Photos by Puskel Zsolt, PORT.hu
Photos by Stravos Petropoulos

Annamária Láng is also on the stage, and she gives a wonderful performance. She plays a number of characters with ease and depth, conjuring with a single posture or movement the trodden down and vulnerable teacher, the sly nurse, the social climber realtor, and one can but gape when with practically no lines at all she plays the new wife in an Adidas track suit who runs a tight ship. And we have Roland Rába, another actor capable of flexible metamorphosis: the minister masking his aggression with bonhomie becomes a frenzied self-protecting head doctor, only to turn into a go-getter businessman and then a petty conman and a henpecked husband, and in all of these roles he shows not only a fully formed character, but an entire fate.

Erzsi is played by Lilla Sárosdi with her usual boldfaced acting: she offers herself, with an accuracy verging on documentarism. Judit Meszléry in the role of the mother works with the egoism of the elderly, she cures her defencelessness by gloating over her daughter’s misery. The teen daughter is played by Kata Milla Kovács; she presents the great virtues of her generation nicely: putting the desire to get by and get ahead in life before principles.
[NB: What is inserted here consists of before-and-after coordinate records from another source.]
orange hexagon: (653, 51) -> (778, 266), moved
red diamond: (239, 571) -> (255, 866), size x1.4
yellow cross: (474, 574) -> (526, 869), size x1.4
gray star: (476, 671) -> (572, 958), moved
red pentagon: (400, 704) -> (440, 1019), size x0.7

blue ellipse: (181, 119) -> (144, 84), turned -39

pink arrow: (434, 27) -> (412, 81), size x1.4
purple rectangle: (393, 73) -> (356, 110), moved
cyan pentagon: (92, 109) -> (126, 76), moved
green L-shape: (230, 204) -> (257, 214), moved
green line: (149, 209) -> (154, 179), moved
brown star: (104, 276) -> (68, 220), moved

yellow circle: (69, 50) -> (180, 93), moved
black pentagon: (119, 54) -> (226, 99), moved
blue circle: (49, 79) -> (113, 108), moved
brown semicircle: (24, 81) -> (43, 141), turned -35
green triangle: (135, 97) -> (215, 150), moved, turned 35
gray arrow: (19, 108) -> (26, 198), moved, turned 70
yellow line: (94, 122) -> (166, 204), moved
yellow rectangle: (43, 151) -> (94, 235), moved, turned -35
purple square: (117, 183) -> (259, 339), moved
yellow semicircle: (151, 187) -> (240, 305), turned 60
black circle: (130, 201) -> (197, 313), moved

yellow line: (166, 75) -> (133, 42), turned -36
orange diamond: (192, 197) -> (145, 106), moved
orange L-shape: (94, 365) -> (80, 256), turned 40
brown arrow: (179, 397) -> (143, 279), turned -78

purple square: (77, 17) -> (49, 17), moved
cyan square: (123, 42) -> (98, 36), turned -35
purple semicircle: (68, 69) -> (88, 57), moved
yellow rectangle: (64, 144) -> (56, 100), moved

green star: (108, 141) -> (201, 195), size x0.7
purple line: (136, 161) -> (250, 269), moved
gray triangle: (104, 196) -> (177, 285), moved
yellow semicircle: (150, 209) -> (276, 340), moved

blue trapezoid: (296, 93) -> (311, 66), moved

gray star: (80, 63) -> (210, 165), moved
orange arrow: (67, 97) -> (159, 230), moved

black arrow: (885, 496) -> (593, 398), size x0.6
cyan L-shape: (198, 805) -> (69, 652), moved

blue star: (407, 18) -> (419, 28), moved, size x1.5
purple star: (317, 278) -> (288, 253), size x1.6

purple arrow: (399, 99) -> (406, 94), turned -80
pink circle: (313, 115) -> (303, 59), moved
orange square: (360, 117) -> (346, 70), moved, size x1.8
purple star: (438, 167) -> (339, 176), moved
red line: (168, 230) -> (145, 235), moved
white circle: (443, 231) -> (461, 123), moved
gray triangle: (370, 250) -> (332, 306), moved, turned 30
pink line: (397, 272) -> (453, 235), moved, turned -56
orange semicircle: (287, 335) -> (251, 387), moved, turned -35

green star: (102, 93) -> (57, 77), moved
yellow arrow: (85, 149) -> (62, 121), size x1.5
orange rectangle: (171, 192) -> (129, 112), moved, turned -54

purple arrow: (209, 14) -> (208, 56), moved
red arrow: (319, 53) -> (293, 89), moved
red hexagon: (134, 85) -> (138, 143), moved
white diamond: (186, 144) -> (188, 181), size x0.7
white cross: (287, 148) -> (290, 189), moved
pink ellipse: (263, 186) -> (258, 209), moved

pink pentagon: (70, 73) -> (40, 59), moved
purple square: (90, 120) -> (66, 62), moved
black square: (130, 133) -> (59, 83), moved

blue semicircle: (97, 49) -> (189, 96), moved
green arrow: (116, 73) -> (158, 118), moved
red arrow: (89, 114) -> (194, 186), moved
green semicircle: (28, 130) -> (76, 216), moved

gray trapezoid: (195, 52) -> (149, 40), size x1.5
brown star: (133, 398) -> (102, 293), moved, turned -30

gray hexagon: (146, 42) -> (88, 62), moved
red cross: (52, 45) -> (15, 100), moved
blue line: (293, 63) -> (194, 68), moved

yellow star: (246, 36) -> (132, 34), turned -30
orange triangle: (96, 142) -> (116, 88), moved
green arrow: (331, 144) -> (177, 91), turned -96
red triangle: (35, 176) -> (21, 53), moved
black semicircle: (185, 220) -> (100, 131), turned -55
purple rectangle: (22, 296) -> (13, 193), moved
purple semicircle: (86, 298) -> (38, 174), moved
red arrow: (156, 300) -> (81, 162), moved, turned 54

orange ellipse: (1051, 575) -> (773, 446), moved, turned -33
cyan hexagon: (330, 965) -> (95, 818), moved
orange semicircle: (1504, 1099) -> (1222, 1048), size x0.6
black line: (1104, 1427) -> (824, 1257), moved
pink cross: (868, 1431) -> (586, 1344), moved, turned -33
And Annamária Láng sings Péter Závada’s song set to Krisztián Vranik’s sad music – no consolation, nothing good, and of course it’s all good. We do not shout, we do not try to grab Erzsi’s hand as she reaches for the big knife, maybe we bow our heads, because we know what’s next: blood.

Schilling is masterfully calm, and the fury swelling up during the play is composed forcefully by the director’s hand. For those who do not know the difference between (good) theatre and the (good) social problem theatre of Árpád Schilling, The Day of Fury is highly recommended. And also for those who do.